Nintendo redesigns Switch 2 for EU buyers — replaceable battery required by law
Nintendo has confirmed it will release a redesigned Switch 2 for the European Union with a battery that users can replace themselves — not because it wanted to, but because it has to. The EU's Batteries Regulation 2023/1542 requires all portable electronics sold in the bloc to have easily swappable batteries by February 18, 2027. Nintendo's European division has officially stated it will have a compliant model ready before that deadline.

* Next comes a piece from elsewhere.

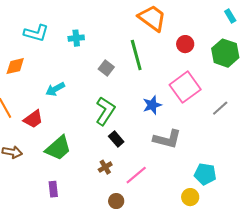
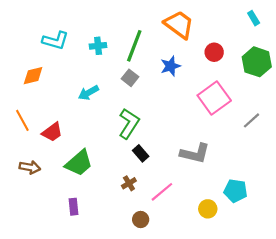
cyan rectangle: (230, 16) -> (254, 18), moved
green line: (136, 55) -> (134, 46), moved, turned 36
cyan arrow: (55, 89) -> (88, 93), moved
blue star: (152, 105) -> (170, 66), moved
yellow circle: (190, 197) -> (208, 209), moved

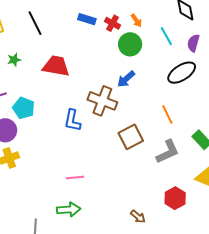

The standard Switch 2, which launched globally this year, scored just 3 out of 10 for repairability in an iFixit teardown. The battery is glued in and the charging port is soldered to the board — both significant obstacles for any repair. The EU version will need to close that gap, though Nintendo has not disclosed what design changes it will actually make.
The compliance details
The EU-compliant models will carry unique model numbers and an "OSM" code printed on the packaging, marking them as a separate regulatory product, reports Engadget. That "OSM" label is how retailers and consumers will distinguish them from the standard global model.
Nintendo has not said whether the redesigned version will cost more, weigh differently, or change in any other way. The Joy-Con 2 controllers may also need to meet the same battery rules — Nikkei has reported this is under consideration — but Nintendo has not confirmed it officially.

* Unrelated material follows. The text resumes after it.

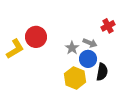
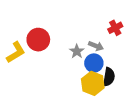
yellow hexagon: (75, 78) -> (93, 83), moved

What this means for US buyers
If you're shopping in the US or UK, none of this applies directly. Nintendo has made no announcement about releasing the removable-battery version outside the EU. Most US states exempt game consoles from right-to-repair legislation, and Nintendo has not confirmed compliance with New York's repair law for the Switch 2 either.
The gap in repairability is already visible in the handheld gaming market — the ASUS ROG Ally and Lenovo Legion Go both score higher on iFixit's scale than the current Switch 2. The EU regulation may eventually push Nintendo toward a more repairable global design, but the company has said it will only expand the compliant version "if required by similar legal frameworks" elsewhere.
For now, EU consumers get the more repairable console by default. Everyone else does not.